TAREFAS A REALIZAR:
- 1) As afirmações seguintes estão de acordo com o texto sobre cultura popular? Responda sim ou não a cada uma e cite as palavras exatas do texto que o decidem: (a) A cultura de massas é efémera e vive da cópia. (b) O movimento romântico aceita as regras e o racionalismo da civilização das luzes. (c) O livro foi um dos últimos objetos culturais a entrar no sistema alargado de produção e difusão.
- 2) Prossiga o texto sobre cultura popular a partir da última frase apresentada.

TEXTO FORNECIDO:
-=-=-
A própria revolução francesa é o momento de reunificação das duas tradições num espaço especial que é a rua: equilíbrio entre a democratização da cultura e a mobilização da cultura popular. Desde aí, as oscilações na cotação da cultura popular são sintomáticas de lutas de classes.
Quanto ao movimento romântico, retrata-se pela inaceitação das regras e do racionalismo da civilização das luzes. A artificialidade da cultura de corte enfrenta o culto da espontaneidade e do sentido de uma cultura popular (expressão de um povo simples e ingénuo semelhante ao bom selvagem) anterior ao processo de centralização do poder.
Os autores românticos procuram legitimar a cultura popular com as armas da alta cultura. Assim, se na Grande Tradição há o criador original, na Pequena Tradição também, porque estão os Fazeres e Dizeres do Povo, uma "Almacolectiva ingénua". A Pequena e a Grande Tradição são ambas sinónimo de perenidade e autenticidade da obra. Pelo contrário, a cultura de massas é efémera e vive da cópia.
A campanha de restauração da cultura popular iniciada pelos românticos é o começo da valorização da cultura popular enquanto objecto digno de interesse e a sua mitificação como cultura pura e homogénea: "...expressão do que é simples e autêntico, e como tal deve ser preseravado - e o seu envolvimento nas tentativas de emancipar o povo ignorante através da conversão à cultura cultivada" (13).
 
 

A MERCANTILIZAÇÃO DA PRODUÇÃO CULTURAL

"Curiosamente, o livro, emblema por excelência da «grande cultura», seria dos primeiros objectos culturais a entrar no sistema alargado de produção e difusão e evoluiria num mercado expansionista, fortemente concorrencial e exigente em novidade: Enquanto tal, o livro está presente na génese da «cultura de massas», antecipando polémicas que à volta desta se viriam a desenrolar - expectativas de democratização da cultura e denúncias da sua mercantilização" (14).
-=-=-
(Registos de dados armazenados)
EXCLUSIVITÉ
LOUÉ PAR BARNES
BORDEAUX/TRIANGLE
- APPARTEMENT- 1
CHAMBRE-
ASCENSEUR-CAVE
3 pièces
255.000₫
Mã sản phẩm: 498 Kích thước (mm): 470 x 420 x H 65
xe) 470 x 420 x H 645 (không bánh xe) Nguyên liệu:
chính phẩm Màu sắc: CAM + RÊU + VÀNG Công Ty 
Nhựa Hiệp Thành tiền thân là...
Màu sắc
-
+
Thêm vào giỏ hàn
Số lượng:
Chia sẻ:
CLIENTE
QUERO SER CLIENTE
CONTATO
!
-=-=-
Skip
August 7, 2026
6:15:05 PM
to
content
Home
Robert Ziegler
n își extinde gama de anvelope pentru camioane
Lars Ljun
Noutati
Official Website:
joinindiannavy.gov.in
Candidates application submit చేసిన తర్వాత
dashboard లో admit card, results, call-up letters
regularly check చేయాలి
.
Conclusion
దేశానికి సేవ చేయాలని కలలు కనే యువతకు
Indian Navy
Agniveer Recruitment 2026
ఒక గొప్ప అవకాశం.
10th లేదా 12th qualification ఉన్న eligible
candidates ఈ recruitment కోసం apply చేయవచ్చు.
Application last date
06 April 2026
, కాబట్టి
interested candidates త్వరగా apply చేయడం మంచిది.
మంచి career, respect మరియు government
-=-=-
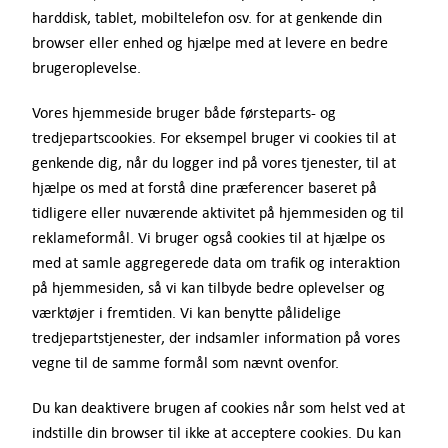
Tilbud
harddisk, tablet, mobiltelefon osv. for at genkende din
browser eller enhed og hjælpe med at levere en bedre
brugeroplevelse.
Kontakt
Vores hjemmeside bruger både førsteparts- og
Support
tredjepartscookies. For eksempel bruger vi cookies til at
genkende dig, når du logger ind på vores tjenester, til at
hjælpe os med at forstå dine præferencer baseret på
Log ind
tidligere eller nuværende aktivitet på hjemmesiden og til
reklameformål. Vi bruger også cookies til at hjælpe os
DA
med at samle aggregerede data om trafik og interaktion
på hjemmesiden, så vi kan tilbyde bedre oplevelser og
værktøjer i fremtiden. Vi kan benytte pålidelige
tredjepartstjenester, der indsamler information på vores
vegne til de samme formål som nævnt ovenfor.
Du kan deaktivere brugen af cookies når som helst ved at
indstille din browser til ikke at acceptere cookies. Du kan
-=-=-
RESPOSTAS:
- 1)
(a) Sim: "Pelo contrário, a cultura de massas é efémera e vive da cópia."
(b) Não: "retrata-se pela inaceitação das regras e do racionalismo da civilização das luzes."
(c) Não: "seria dos primeiros objectos culturais a entrar no sistema alargado de produção e difusão"

- 2)
Como bem ilustra este parágrafo, o livro e a leitura são o objecto essencial na sustentação dos ideais que favorecem a transformação cultural. Com o livro, o estatuto do escritor é alterado. Há um abandono progressivo do mecenato literário e cada vez mais se tem em vista a venda (editoras).
Enquanto no Mecenato o Livro é condicionado pelo mecenas e há por isso mesmo, um consumo sumptuoso, com a Edição, o Livro é destinado a um público, sendo a leitura um acto de experiência e questionamento do próprio leitor.
Estas transformações dão-se também nas outras artes tradicionais, surgindo novas formas ligadas à produção em série - percursoras da «cultura de massas»:
. teatro - a sala de espectáculos é o espaço de representação da cultura onde se cobra uma entrada, mas onde todos podem entrar; o público é diversificado e o dramaturgo cria em função desse mesmo público.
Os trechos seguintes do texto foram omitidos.